One potential problem is that it is important to keep spaces between adjacent turns in SiGN, because otherwise there are situations that could be interpreted as two or more totally different things. For rotations of the entire cube, SiGN uses the common and traditional notation from the 3x3x3 cube.

To solve OLL parity I could use the following algorithm: What is the official notation to 4x4 movements if any exists? It'd be inconvenient to switch, but we certainly could.

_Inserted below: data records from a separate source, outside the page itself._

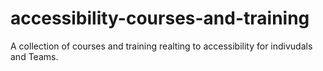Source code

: # accessibility-courses-and-training
A collection of courses and training realting to accessibility for indivudals and Teams.
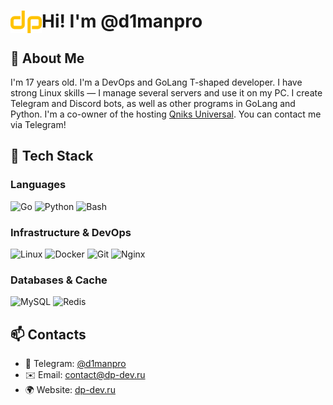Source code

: # Hi! I'm @d1manpro <img src="https://github.com/d1manpro/d1manpro/blob/a29517b0acfd147aadedf88c9176b92936a6802c/icon.svg" width="50" align="left" />

## 🚀 About Me

I'm 17 years old. I'm a DevOps and GoLang T-shaped developer. I have strong Linux skills — I manage several servers and use it on my PC. I create Telegram and Discord bots, as well as other programs in GoLang and Python. I'm a co-owner of the hosting [Qniks Universal](https://qniks.me). You can contact me via Telegram!

## 🔧 Tech Stack  

### Languages  
![Go](https://img.shields.io/badge/Go-00ADD8?style=for-the-badge&logo=go&logoColor=white) ![Python](https://img.shields.io/badge/Python-3776AB?style=for-the-badge&logo=python&logoColor=white) ![Bash](https://img.shields.io/badge/Bash-4EAA25?style=for-the-badge&logo=gnu-bash&logoColor=white)

### Infrastructure & DevOps  
![Linux](https://img.shields.io/badge/Linux-FCC624?style=for-the-badge&logo=linux&logoColor=black) ![Docker](https://img.shields.io/badge/Docker-2496ED?style=for-the-badge&logo=docker&logoColor=white) ![Git](https://img.shields.io/badge/Git-F05032?style=for-the-badge&logo=git&logoColor=white) ![Nginx](https://img.shields.io/badge/Nginx-009639?style=for-the-badge&logo=nginx&logoColor=white)

### Databases & Cache  
![MySQL](https://img.shields.io/badge/MySQL-4479A1?style=for-the-badge&logo=mysql&logoColor=white) ![Redis](https://img.shields.io/badge/Redis-DC382D?style=for-the-badge&logo=redis&logoColor=white)

## 📫 Contacts  
- 💬 Telegram: [@d1manpro](https://t.me/d1manpro)
- ✉️ Email: [contact@dp-dev.ru](mailto:contact@dp-dev.ru)
- 🌍 Website: [dp-dev.ru](https://dp-dev.ru)
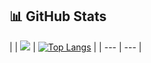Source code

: ## 📊 GitHub Stats

| <picture>
    <source
      srcset="https://github-readme-stats.vercel.app/api?username=Danny79k&show_icons=true&theme=radical"
      media="(prefers-color-scheme: dark)"
    />
    <source
      srcset="https://github-readme-stats.vercel.app/api?username=Danny79k&show_icons=true"
      media="(prefers-color-scheme: light), (prefers-color-scheme: no-preference)"
    /> |
    <img src="https://github-readme-stats.vercel.app/api?username=Danny79k&show_icons=true" />
  </picture> | [![Top Langs](https://github-readme-stats.vercel.app/api/top-langs/?username=Danny79k&layout=donut-vertical)](https://github.com/anuraghazra/github-readme-stats) |
| --- | --- |

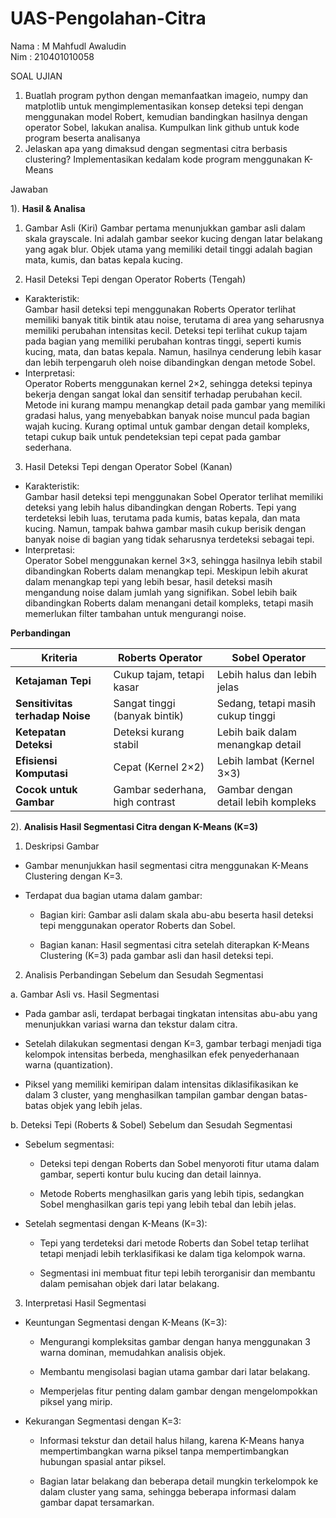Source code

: # UAS-Pengolahan-Citra

Nama : M Mahfudl Awaludin<br>
Nim : 210401010058

SOAL UJIAN
1. Buatlah program python dengan memanfaatkan imageio, numpy dan matplotlib untuk
mengimplementasikan konsep deteksi tepi dengan menggunakan model Robert, kemudian
bandingkan hasilnya dengan operator Sobel, lakukan analisa. Kumpulkan link github
untuk kode program beserta analisanya
2. Jelaskan apa yang dimaksud dengan segmentasi citra berbasis clustering?
Implementasikan kedalam kode program menggunakan K-Means

Jawaban

1). **Hasil & Analisa**<br>
1. Gambar Asli (Kiri)
Gambar pertama menunjukkan gambar asli dalam skala grayscale. Ini adalah gambar seekor kucing dengan latar belakang yang agak blur. Objek utama yang memiliki detail tinggi adalah bagian mata, kumis, dan batas kepala kucing.

2. Hasil Deteksi Tepi dengan Operator Roberts (Tengah)
- Karakteristik:<br>
Gambar hasil deteksi tepi menggunakan Roberts Operator terlihat memiliki banyak titik bintik atau noise, terutama di area yang seharusnya memiliki perubahan intensitas kecil.
Deteksi tepi terlihat cukup tajam pada bagian yang memiliki perubahan kontras tinggi, seperti kumis kucing, mata, dan batas kepala.
Namun, hasilnya cenderung lebih kasar dan lebih terpengaruh oleh noise dibandingkan dengan metode Sobel.
- Interpretasi:<br>
Operator Roberts menggunakan kernel 2×2, sehingga deteksi tepinya bekerja dengan sangat lokal dan sensitif terhadap perubahan kecil.
Metode ini kurang mampu menangkap detail pada gambar yang memiliki gradasi halus, yang menyebabkan banyak noise muncul pada bagian wajah kucing.
Kurang optimal untuk gambar dengan detail kompleks, tetapi cukup baik untuk pendeteksian tepi cepat pada gambar sederhana.
3. Hasil Deteksi Tepi dengan Operator Sobel (Kanan)
- Karakteristik:<br>
Gambar hasil deteksi tepi menggunakan Sobel Operator terlihat memiliki deteksi yang lebih halus dibandingkan dengan Roberts.
Tepi yang terdeteksi lebih luas, terutama pada kumis, batas kepala, dan mata kucing.
Namun, tampak bahwa gambar masih cukup berisik dengan banyak noise di bagian yang tidak seharusnya terdeteksi sebagai tepi.
- Interpretasi:<br>
Operator Sobel menggunakan kernel 3×3, sehingga hasilnya lebih stabil dibandingkan Roberts dalam menangkap tepi.
Meskipun lebih akurat dalam menangkap tepi yang lebih besar, hasil deteksi masih mengandung noise dalam jumlah yang signifikan.
Sobel lebih baik dibandingkan Roberts dalam menangani detail kompleks, tetapi masih memerlukan filter tambahan untuk mengurangi noise.

**Perbandingan**<br>

| Kriteria                  | Roberts Operator         | Sobel Operator           |
|---------------------------|-------------------------|--------------------------|
| **Ketajaman Tepi**        | Cukup tajam, tetapi kasar | Lebih halus dan lebih jelas |
| **Sensitivitas terhadap Noise** | Sangat tinggi (banyak bintik) | Sedang, tetapi masih cukup tinggi |
| **Ketepatan Deteksi**     | Deteksi kurang stabil   | Lebih baik dalam menangkap detail |
| **Efisiensi Komputasi**   | Cepat (Kernel 2×2)      | Lebih lambat (Kernel 3×3) |
| **Cocok untuk Gambar**    | Gambar sederhana, high contrast | Gambar dengan detail lebih kompleks |

2). **Analisis Hasil Segmentasi Citra dengan K-Means (K=3)**

1. Deskripsi Gambar

- Gambar menunjukkan hasil segmentasi citra menggunakan K-Means Clustering dengan K=3.

- Terdapat dua bagian utama dalam gambar:

  - Bagian kiri: Gambar asli dalam skala abu-abu beserta hasil deteksi tepi menggunakan operator Roberts dan Sobel.

  - Bagian kanan: Hasil segmentasi citra setelah diterapkan K-Means Clustering (K=3) pada gambar asli dan hasil deteksi tepi.

2. Analisis Perbandingan Sebelum dan Sesudah Segmentasi

a. Gambar Asli vs. Hasil Segmentasi

- Pada gambar asli, terdapat berbagai tingkatan intensitas abu-abu yang menunjukkan variasi warna dan tekstur dalam citra.

- Setelah dilakukan segmentasi dengan K=3, gambar terbagi menjadi tiga kelompok intensitas berbeda, menghasilkan efek penyederhanaan warna (quantization).

- Piksel yang memiliki kemiripan dalam intensitas diklasifikasikan ke dalam 3 cluster, yang menghasilkan tampilan gambar dengan batas-batas objek yang lebih jelas.

b. Deteksi Tepi (Roberts & Sobel) Sebelum dan Sesudah Segmentasi

- Sebelum segmentasi:

  - Deteksi tepi dengan Roberts dan Sobel menyoroti fitur utama dalam gambar, seperti kontur bulu kucing dan detail lainnya.

  - Metode Roberts menghasilkan garis yang lebih tipis, sedangkan Sobel menghasilkan garis tepi yang lebih tebal dan lebih jelas.

- Setelah segmentasi dengan K-Means (K=3):

  - Tepi yang terdeteksi dari metode Roberts dan Sobel tetap terlihat tetapi menjadi lebih terklasifikasi ke dalam tiga kelompok warna.

  - Segmentasi ini membuat fitur tepi lebih terorganisir dan membantu dalam pemisahan objek dari latar belakang.

3. Interpretasi Hasil Segmentasi

- Keuntungan Segmentasi dengan K-Means (K=3):

  - Mengurangi kompleksitas gambar dengan hanya menggunakan 3 warna dominan, memudahkan analisis objek.

  - Membantu mengisolasi bagian utama gambar dari latar belakang.

  - Memperjelas fitur penting dalam gambar dengan mengelompokkan piksel yang mirip.

- Kekurangan Segmentasi dengan K=3:

  - Informasi tekstur dan detail halus hilang, karena K-Means hanya mempertimbangkan warna piksel tanpa mempertimbangkan hubungan spasial antar piksel.

  - Bagian latar belakang dan beberapa detail mungkin terkelompok ke dalam cluster yang sama, sehingga beberapa informasi dalam gambar dapat tersamarkan.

F R' U2. For single-layer turns, we add the number of the layer, starting from 1 for the shallowest layer on one side and going up as the layers go deeper. It is just a matter of those sites to make it visible what notation they are using.

Suppose that P and Q represent two sequences of moves they don't have to be enclosed in parentheses. These extensions are used to make sequences smaller and more easily understood, and all of the ones in this section are common enough for most serious cubers to follow.

That is the one i was expecting: It's also complete enough to describe both multiple- and single-layer turns as one step, mirroring the way cubes behave in real life.

However, this site uses the notation Rr to define "both layers" My question: The notation used can change depending on who's doing the notating, and this is true of all higher-dimensional puzzles.